[Extracted page text data]

== Segment start ==

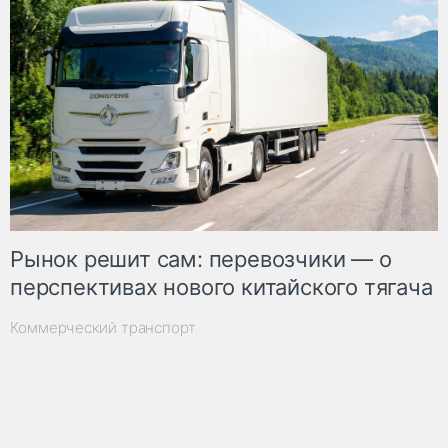
Рынок решит сам: перевозчики — о
перспективах нового китайского тягача
Коммерческий транспорт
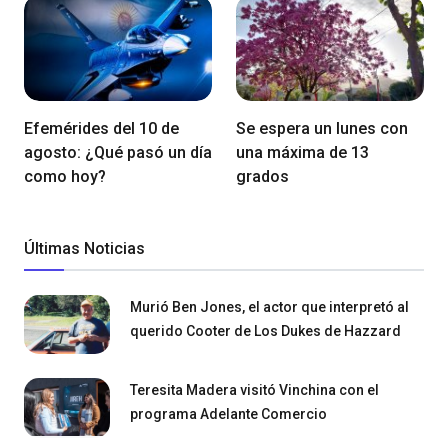
Efemérides del 10 de
Se espera un lunes con
agosto: ¿Qué pasó un día
una máxima de 13
como hoy?
grados
Últimas Noticias
Murió Ben Jones, el actor que interpretó al
querido Cooter de Los Dukes de Hazzard
Teresita Madera visitó Vinchina con el
programa Adelante Comercio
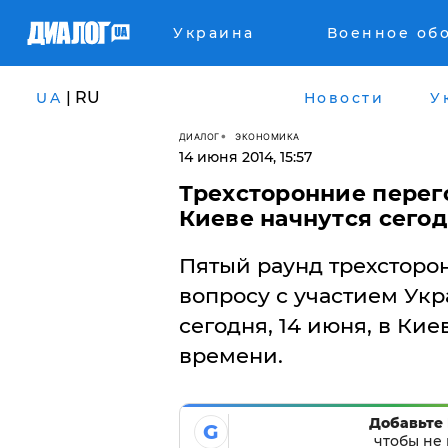
Украина
Военное об
| RU
UA
Новости
У
ДИАЛОГ
ЭКОНОМИКА
14 июня 2014, 15:57
Трехсторонние перег
Киеве начнутся сегод
Пятый раунд трехсторо
вопросу с участием Укр
сегодня, 14 июня, в Кие
времени.
Добавьте 
G
чтобы не 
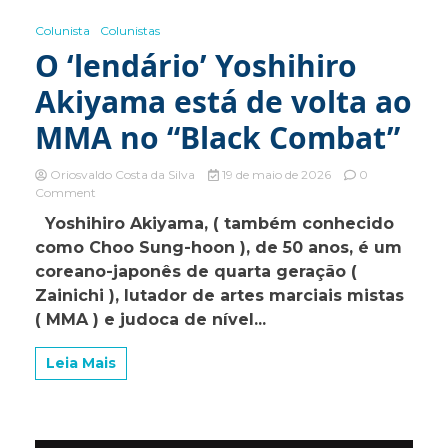
Colunista
Colunistas
O ‘lendário’ Yoshihiro
Akiyama está de volta ao
MMA no “Black Combat”
Oriosvaldo Costa da Silva
19 de maio de 2026
0
on
Comment
O
Yoshihiro Akiyama, ( também conhecido
‘lendário’
como Choo Sung-hoon ), de 50 anos, é um
Yoshihiro
Akiyama
coreano-japonês de quarta geração (
está
Zainichi ), lutador de artes marciais mistas
de
( MMA ) e judoca de nível...
volta
ao
MMA
Leia Mais
no
“Black
Combat”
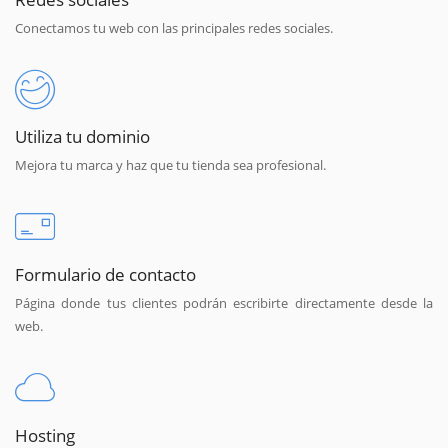
Conectamos tu web con las principales redes sociales.
Utiliza tu dominio
Mejora tu marca y haz que tu tienda sea profesional.
Formulario de contacto
Página donde tus clientes podrán escribirte directamente desde la
web.
Hosting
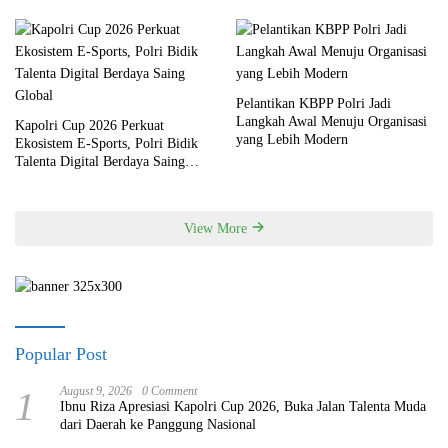
Pelantikan KBPP Polri Jadi
Langkah Awal Menuju Organisasi
Kapolri Cup 2026 Perkuat
yang Lebih Modern
Ekosistem E-Sports, Polri Bidik
Talenta Digital Berdaya Saing
Global
View More
Popular Post
1
August 9, 2026
0 Comment
Ibnu Riza Apresiasi Kapolri Cup 2026, Buka Jalan Talenta Muda
dari Daerah ke Panggung Nasional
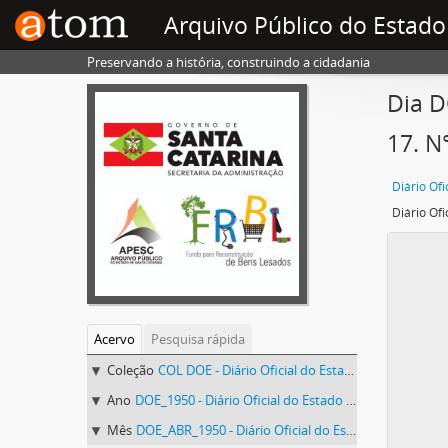
Arquivo Público do Estado
Preservando a história, construindo a cidadania
Dia D
17. N
Acervo
Pesquisa rápida
Coleção
COL DOE - Diário Oficial do Estado de Santa Catarina
Ano
DOE_1950 - Diário Oficial do Estado de Santa Catarina. 1950
Mês
DOE_ABR_1950 - Diário Oficial do Estado de Santa Catarina. Abril de 1950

== Segment end ==

Pictures stay out of this copy; write out the entries above exactly.

Рынок решит сам: перевозчики — о
перспективах нового китайского тягача
Коммерческий транспорт
Efemérides del 10 de
Se espera un lunes con
agosto: ¿Qué pasó un día
una máxima de 13
como hoy?
grados
Últimas Noticias
Murió Ben Jones, el actor que interpretó al
querido Cooter de Los Dukes de Hazzard
Teresita Madera visitó Vinchina con el
programa Adelante Comercio
Украина
Военное об
| RU
UA
Новости
У
ДИАЛОГ
ЭКОНОМИКА
14 июня 2014, 15:57
Трехсторонние перег
Киеве начнутся сегод
Пятый раунд трехсторо
вопросу с участием Укр
сегодня, 14 июня, в Кие
времени.
Добавьте 
G
чтобы не 
Colunista
Colunistas
O ‘lendário’ Yoshihiro
Akiyama está de volta ao
MMA no “Black Combat”
Oriosvaldo Costa da Silva
19 de maio de 2026
0
on
Comment
O
Yoshihiro Akiyama, ( também conhecido
‘lendário’
como Choo Sung-hoon ), de 50 anos, é um
Yoshihiro
Akiyama
coreano-japonês de quarta geração (
está
Zainichi ), lutador de artes marciais mistas
de
( MMA ) e judoca de nível...
volta
ao
MMA
Leia Mais
no
“Black
Combat”
Conectamos tu web con las principales redes sociales.
Utiliza tu dominio
Mejora tu marca y haz que tu tienda sea profesional.
Formulario de contacto
Página donde tus clientes podrán escribirte directamente desde la
web.
Hosting
Pelantikan KBPP Polri Jadi
Langkah Awal Menuju Organisasi
Kapolri Cup 2026 Perkuat
yang Lebih Modern
Ekosistem E-Sports, Polri Bidik
Talenta Digital Berdaya Saing
Global
View More
Popular Post
1
August 9, 2026
0 Comment
Ibnu Riza Apresiasi Kapolri Cup 2026, Buka Jalan Talenta Muda
dari Daerah ke Panggung Nasional
Arquivo Público do Estado
Preservando a história, construindo a cidadania
Dia D
17. N
Acervo
Pesquisa rápida
Coleção
COL DOE - Diário Oficial do Estado de Santa Catarina
Ano
DOE_1950 - Diário Oficial do Estado de Santa Catarina. 1950
Mês
DOE_ABR_1950 - Diário Oficial do Estado de Santa Catarina. Abril de 1950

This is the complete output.